A partir daí, o jogo virou um solo do Ganso, ao invés da previsível pressão que viria do lado inimigo. Não há jogador, por mais burocrático e invisível que seja, que não se torne um titã numa final de campeonato contra o favorito reduzido a sete espartanos em campo. Entretanto, havia o jogador que só olha para cima, infante, em campo. Ele continuou fazendo o quis da partida; só que nesse momento, cada vez mais ilhado no ataque, cada vez mais encarcerado pelos marcadores.

Só que nesse voo solo do craque, o eminente professor pardal quis entrar. O treinador Dorival Júnior, nitidamente fora de si, resolve retirar Paulo Henrique Ganso para colocar um João qualquer, a fim de morrer abraçado com resultado que lhe daria o título mais importante de sua promissora carreira de técnico de futebol. E foi justamente na loucura a pulsar dos olhos do apavorado treinador que reluziu, em reflexo, o craque. O menino de vinte anos vira convicto para o chefe e diz "Eu não, professor. Eu vou ficar. Tem que sair o André", falando com a boca, olhos e braços, para ver se trazia o doido comandante de volta para a tensa realidade. Ou foi isso que subitamente aconteceu, ou o chefe da nau santista resignou-se a aceitar o desafio explícito à hierarquia do grupo que comandou com reconhecido sucesso. Assim como o nosso craque pediu, o seu treinador obedeceu. Saiu o André, ficou o Paulo Henrique.

Paulo Henrique Ganso ficou, jogou, ou melhor, desfilou como um cisne. Ganso já não é alcunha que lhe caiba.

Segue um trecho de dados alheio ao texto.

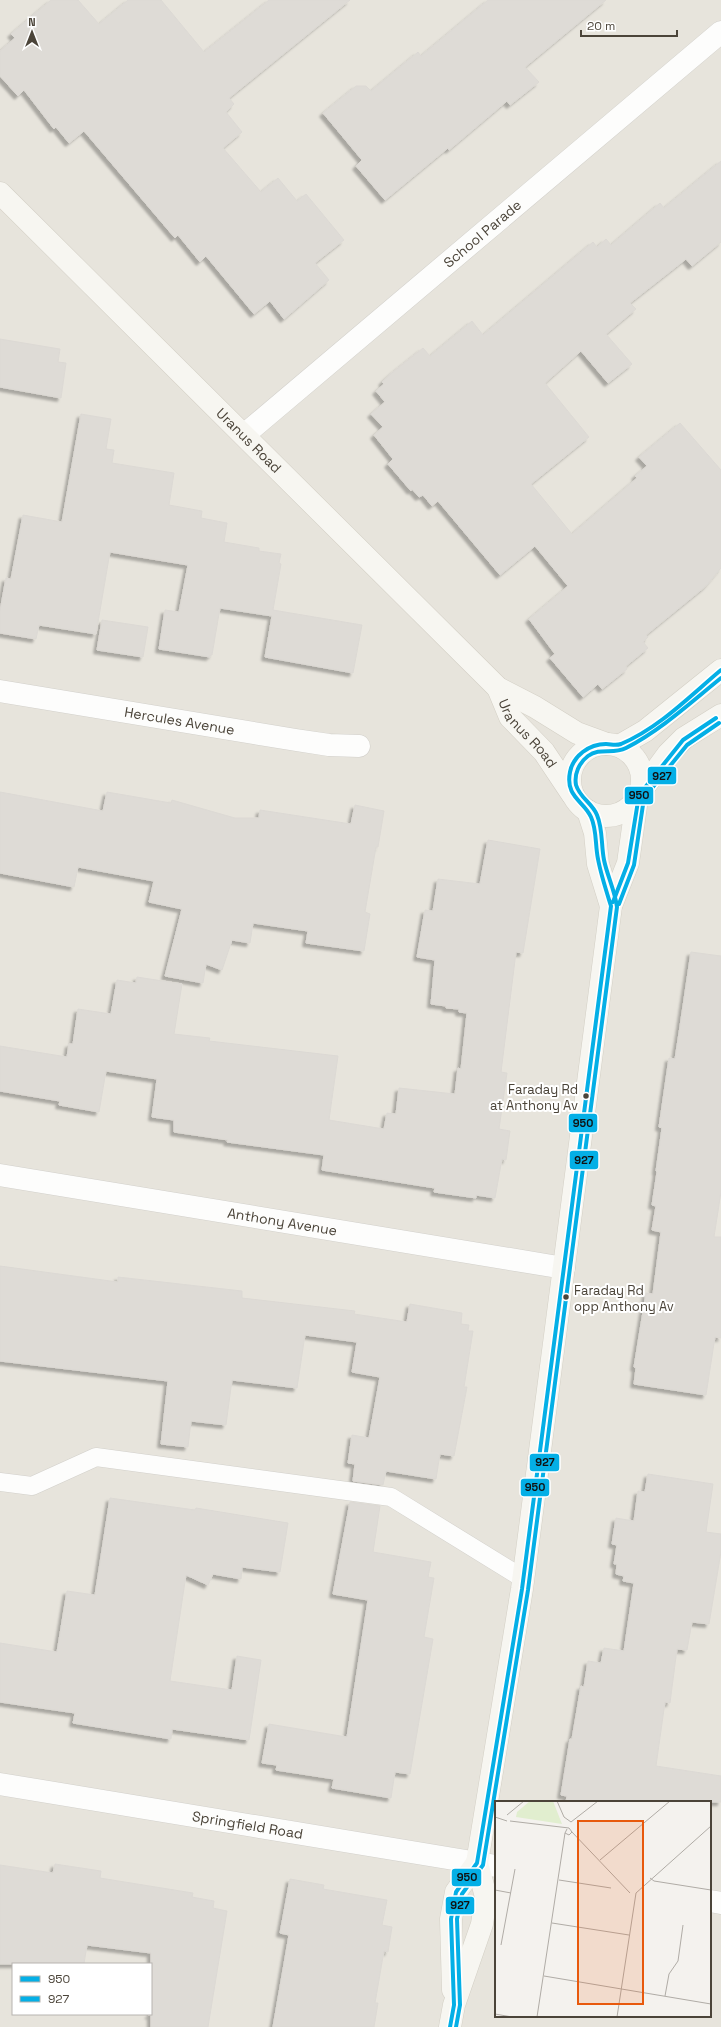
<svg xmlns="http://www.w3.org/2000/svg" width="721" height="2027" font-family="'Space Grotesk',sans-serif">
	<defs>
		<filter id="shadow"><feDropShadow dx="-3.5" dy="3.5" stdDeviation="1" flood-color="#0004"/></filter>
	</defs>
	<rect width="100%" height="100%" fill="#f4f2ee"/>
	<!-- residential -->
	<path fill="#e7e4dc" fill-rule="evenodd" d="M0,0h721v2027h-721zM496,1802h214v214h-214zM13,1964h138v50h-138z"/>
	<!-- building -->
	<path fill="#dedbd6" stroke="#dcd9d4" filter="url(#shadow)" d="M51,0h27l21,24 29,-24h33l43,52 65,-52h81l-121,98 5,6 -8,8 16,20 -19,16 38,44 17,-14 19,23 9,-7 38,46 -29,23 14,17 -45,39 -14,-18 -16,13 -48,-58 -6,6 -22,-27 -3,3 -91,-107 -15,12 -13,-16 -2,2 -30,-39 -6,6 -18,-20v-25l15,-13 -4,-4z
		M488,0h118l-81,67 14,15 -29,23 -3,-4 -58,49 -1,-2 -63,52 -29,-34 6,-6 -39,-47 33,-27h10l5,5 47,-39 3,4z
		M721,161v81l-29,24 -6,-7 -56,44 6,6 -30,25 26,30 -24,19 -27,-32 -36,32 44,54 -58,47 41,50 65,-56 -2,-2 12,-10 -8,-9 41,-34 41,47v98l-15,18 -60,49 2,2 -5,5 5,6 -22,18 1,3 -25,20 -4,-5 -15,13 -33,-39 5,-4 -26,-35 39,-33 -33,-40 -35,29 -62,-74 -6,5 -9,-11 -4,2 -7,-8 -1,2 -23,-27 5,-5 -19,-24 9,-8 -12,-13 14,-12 -9,-11 8,-7 -2,-2 11,-10 30,-24 7,8 42,-35 11,14 110,-93 4,5 9,-8 5,6 49,-42 4,5z
		M0,339l60,10 -2,13 8,1 -5,35 -61,-11z
		M81,414l30,5 -5,30 8,1 -2,13 62,10 -5,32 33,6 -1,7 26,5 -3,19 35,6v3l22,3 -2,9 2,1 -8,46 89,15 -9,48 -88,-16 7,-41 -52,-8 -8,47h-2v2l-51,-8 6,-39 14,2 9,-47 -78,-13 -14,82 -57,-9 -3,14 -36,-6v-22l6,-33 5,1 12,-64 39,7z
		M102,620l46,7 -5,30 -46,-7z
		M0,792l103,19 4,-19 64,11 1,-3 63,18h24l1,-8 91,14 4,-19 29,6 -6,36h-2l-11,65 5,2 -6,37 -58,-8 2,-12 -55,-8 -3,20 -18,-3 -10,30 -16,-6 -3,19 -38,-7 17,-67 -33,-7 5,-21 -76,-14 -4,20 -74,-14z
		M488,840l52,9 -17,104 -7,-1 -15,120 6,1 -8,56 11,2 -4,29 -4,-1 -7,39 -19,-3v3l-42,-6 1,-4 -113,-18 2,-15 -97,-13 1,-2 -54,-8v-12l-22,-3 5,-38 -51,-8 -7,41 -40,-7 1,-4 -60,-10v-45l67,11 2,-13h4l5,-35 33,5 6,-34 19,3 1,-6 45,7 -8,50 36,4 -1,3 129,15 -9,64 55,9 3,-16 9,1 3,-26 56,6 3,-26 3,1 6,-56 -8,-1v-3l-13,-1v-2l-15,-2 4,-44 -18,-3 8,-47 8,1 5,-32 42,5z
		M691,952l30,4v236l-7,45h7v101l-6,-1 -9,58 -72,-11 2,-16 -2,-1 12,-74 7,1 8,-62 -9,-2 4,-24 -4,-1 5,-33 -1,-1 6,-43 -3,-1 10,-69 6,1 4,-26z
		M0,1266l118,16v-5l124,14v7l113,13 -1,3 53,8 3,-18 52,9 -1,11 8,1 -1,6h5l-9,56h3l-13,69 -14,-2 -4,25 -50,-8 -3,14 -30,-4 2,-17 -7,-1 4,-28 17,3 11,-61 -28,-5 5,-30 -52,-7 -8,53 -65,-8 -6,45 -35,-4 -3,26 -27,-3 7,-63 -168,-20z
		M648,1474l65,10 -7,48 15,2v18l-12,72 -17,-2 -5,28 -10,-1 -7,54 -5,-1 -9,64 65,10v26h-155l1,-6 -6,-1 9,-56h2l9,-53 3,1 4,-26 13,2 3,-15 20,3 10,-68 -11,-2 1,-5 -8,-2 1,-10h-3l3,-19 -5,-1 4,-26 18,3 4,-30 7,1z
		M110,1498l85,12 1,-2 92,15 -8,49 -38,-5 -1,12 -28,-5 -5,11 -22,-10 -16,106 62,9 5,-34 24,4 -12,80 -77,-11 -1,10 -98,-16 2,-10 -75,-11v-59l57,9 10,-61 28,4z
		M350,1502l30,4 -7,46 58,10 -3,15 6,1 -10,59 9,2 -23,135 -15,-2 -4,26 -59,-10 2,-9 -58,-9 1,-5 -15,-2 7,-39 78,13 21,-137 -35,-6z
		M55,1864l46,7 -1,7 93,15 -1,4 22,4 -1,7 14,3 -19,116h-57v-12h-3l3,-1v-61l-64,-8 -3,19h-84v-99l53,8z
		M290,1879l34,6 -1,4 64,11 -5,25 10,2 -4,25 -4,-1 -9,52h3l-4,24h-101l16,-92 -9,-2z"/>
	<g fill="none" stroke-linecap="round" stroke-linejoin="round">
		<defs>
			<path id="lane" d="M0,1482l32,4 64,-29 295,40 133,82"/>
			<g id="street">
				<path id="s1" d="M244,435l477,-403"/>
				<path id="s2" d="M0,691l296,49 33,5 30,1"/>
				<path id="s3" d="M0,1175l564,93"/>
				<path id="s4" d="M0,1784l496,82"/>
				<path d="M710,1901l11,2"/>
			</g>
			<g id="secondary">
				<path id="s5" d="M0,193l498,495 37,19 42,26 30,11"/>
				<path id="s6" d="M498,688l12,29 34,35 28,42"/>
				<circle cx="606" cy="780" r="36"/>
				<path d="M619,746l26,-15 76,-61"/>
				<path d="M641,791l27,-37 16,-16 37,-23"/>
				<path d="M588,811l7,22 3,31 13,42"/>
				<path d="M453,1990l-2,-71 5,-27 21,-29"/>
				<path d="M450,2027l4,-22 28,-81 4,-27 -9,-34 45,-274 89,-683 17,-43 9,-64"/>
			</g>
		</defs>
		<!-- lane casing -->
		<use href="#lane" stroke="#d2d0cb" stroke-width="19"/>
		<!-- street casing -->
		<use href="#street" stroke="#d2d0cb" stroke-width="23"/>
		<!-- secondary casing -->
		<use href="#secondary" stroke="#d3cfc5" stroke-width="23"/>
		<!-- lane -->
		<use href="#lane" stroke="#fdfdfc" stroke-width="18"/>
		<!-- street -->
		<use href="#street" stroke="#fdfdfc" stroke-width="22"/>
		<!-- secondary -->
		<use href="#secondary" stroke="#f7f6f1" stroke-width="22"/>
		<defs>
			<path id="bus-1" d="M613,902l15,-39 11,-68 44,-55 33,-22
				M450,2027l4,-22 -3,-86 5,-27 21,-29 45,-274 89,-683c-5,-16 -10,-31 -13,-47 -3,-14 -1,-29 -7,-42 -7,-16 -26,-20 -21,-45 3,-16 19,-28 36,-28 5,0 9,2 15,0 38,-16 69,-48 100,-74"/>
			<path id="bus-2" d="M619,904l15,-39 10,-67 43,-53 32,-22
				M456,2027l4,-22 -3,-86 5,-25 21,-29 45,-275 89,-683c-2,-16 -10,-32 -13,-47 -3,-15 -1,-31 -7,-45 -5,-12 -17,-17 -21,-30 -2,-11 3,-22 12,-29 12,-9 25,-1 38,-8 35,-18 64,-45 95,-70"/>
		</defs>
		<!-- bus-1 casing -->
		<use href="#bus-1" stroke="#fff" stroke-width="7"/>
		<!-- bus-2 casing -->
		<use href="#bus-2" stroke="#fff" stroke-width="7"/>
		<!-- bus-1 -->
		<use href="#bus-1" stroke="#04afe6" stroke-width="4"/>
		<!-- bus-2 -->
		<use href="#bus-2" stroke="#04afe6" stroke-width="4"/>
	</g>
	<!-- markers -->
	<g fill="#4b4439" stroke="#fff" stroke-width="1.5">
		<circle cx="586" cy="1096" r="3.5"/>
		<circle cx="566" cy="1297" r="3.5"/>
	</g>
	<g text-anchor="middle" stroke-width="4" stroke-linejoin="round" paint-order="stroke">
		<!-- bus labels -->
		<g font-size="13" fill="#4b4439" stroke="#fff" text-anchor="end">
			<text x="578" y="1094">Faraday Rd<tspan x="578" dy="16">at Anthony Av</tspan></text>
			<text x="574" y="1295" text-anchor="start">Faraday Rd<tspan x="574" dy="16">opp Anthony Av</tspan></text>
		</g>
		<!-- street labels -->
		<g font-size="14" fill="#4b4439" stroke="#fff">
			<text dy="5" stroke="none"><textPath href="#s1" startOffset="312">School Parade</textPath></text>
			<text dy="5" stroke="none"><textPath href="#s5" startOffset="351">Uranus Road</textPath></text>
			<text dy="5" stroke="none"><textPath href="#s2" startOffset="182">Hercules Avenue</textPath></text>
			<text dy="5" stroke="none"><textPath href="#s6" startOffset="55">Uranus Road</textPath></text>
			<text dy="5" stroke="none"><textPath href="#s3" startOffset="286">Anthony Avenue</textPath></text>
			<text dy="5" stroke="none"><textPath href="#s4" startOffset="251">Springfield Road</textPath></text>
		</g>
	</g>
	<!-- overview -->
	<g transform="translate(495 1801)">
		<rect width="216" height="216" fill="#f4f2ee"/>
		<path d="M35,0h23l9,23 -46,-7 1,-5z" fill="#e1eecf"/>
		<path fill="none" stroke="#b0aca6" stroke-width="1" d="M62,0l7,16 7,5 27,-21M12,14l17,-14M0,16l12,4M15,20l59,7 3,4 -3,3 -4,-2 2,-4M76,30l59,62M105,59l70,-59M155,77l4,3 57,9M64,79l52,8M0,89l16,3M57,122l77,12M6,144l14,-76M49,175l167,28M170,195l4,-22 9,-13 5,-36M0,213l17,3M42,216l28,-184M122,216l19,-124 75,-67"/>
		<path fill="#e8590c" fill-opacity="0.15" stroke="#e8590c" stroke-width="2" d="M83,20h65v183h-65z"/>
		<rect width="216" height="216" fill="none" stroke="#4b4439" stroke-width="2"/>
	</g>
	<g stroke="#fff" stroke-width="1.5">
		<rect x="647" y="766" width="30" height="19" rx="4" fill="#04afe6"/>
		<rect x="624" y="786" width="30" height="19" rx="4" fill="#04afe6"/>
		<rect x="568" y="1113" width="30" height="20" rx="4" fill="#04afe6"/>
		<rect x="569" y="1150" width="30" height="20" rx="4" fill="#04afe6"/>
		<rect x="529" y="1453" width="31" height="19" rx="4" fill="#04afe6"/>
		<rect x="520" y="1478" width="30" height="19" rx="4" fill="#04afe6"/>
		<rect x="451" y="1868" width="31" height="19" rx="4" fill="#04afe6"/>
		<rect x="445" y="1896" width="30" height="19" rx="4" fill="#04afe6"/>
	</g>
	<g font-size="11" text-anchor="middle" font-weight="bold" fill="#111">
		<text x="662" y="780">927</text>
		<text x="639" y="799">950</text>
		<text x="583" y="1127">950</text>
		<text x="584" y="1164">927</text>
		<text x="545" y="1466">927</text>
		<text x="535" y="1491">950</text>
		<text x="467" y="1881">950</text>
		<text x="460" y="1909">927</text>
	</g>
	<!-- legend -->
	<rect x="12" y="1963" width="140" height="52" fill="#ffffff" stroke="#b7b4b0"/>
	<rect x="20" y="1976" width="20" height="6" fill="#04afe6" stroke="#b7b4b0"/>
	<text x="48" y="1983" font-size="12" fill="#4b4439">950</text>
	<rect x="20" y="1996" width="20" height="6" fill="#04afe6" stroke="#b7b4b0"/>
	<text x="48" y="2003" font-size="12" fill="#4b4439">927</text>
	<!-- north arrow -->
	<g transform="translate(32 32)" stroke="#ffffff" stroke-width="3" paint-order="stroke">
	<path d="M0-3L7 15L0 10L-7 15Z" fill="#4b4439"/>
	<text y="-6" font-size="11" font-weight="bold" text-anchor="middle" fill="#4b4439">N</text>
	</g>
	<!-- scale -->
	<path d="M581 30v6h96v-6" fill="none" stroke="#4b4439" stroke-width="2"/>
	<text x="587" y="30" font-size="12" fill="#4b4439" stroke="#ffffff" stroke-width="3" paint-order="stroke">20 m</text>
</svg>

O Santos foi campeão com toda justiça.

E eu logo me vi diante de um craque que joga como os do passado, no seu próprio tempo. Assim como Nelson Rodrigues escreveu sobre Didi, eu me sinto à vontade para fazer uso da paráfrase: "Ganso imprime ao jogo o peso da lesma". E o que é mais delicioso: são os outros que parecem sempre irremediavelmente presos à gosma da lesma com a bola nos pés, enquanto ela mesma - a lesma de chuteiras - está nos gramados dando espetáculo, sempre livre, sempre desmarcada.

E não bastase o jogador espetacular fora do seu tempo - o passado -, ainda há o homem que se impõe ao burocrata da linha lateral, como fizeram Gérson, Pelé, Carlos Alberto, Didi e tantos outros habitantes do panteão do futebol deste país.

E que a conservadora "Família Dunga" tenha nos seus quadros o artista, a lesma, o cisne. Deixar esse super jogador de fora de um mundial não será passível de perdão, nem pedindo a intervenção do insólito Pastor Roberto Brum.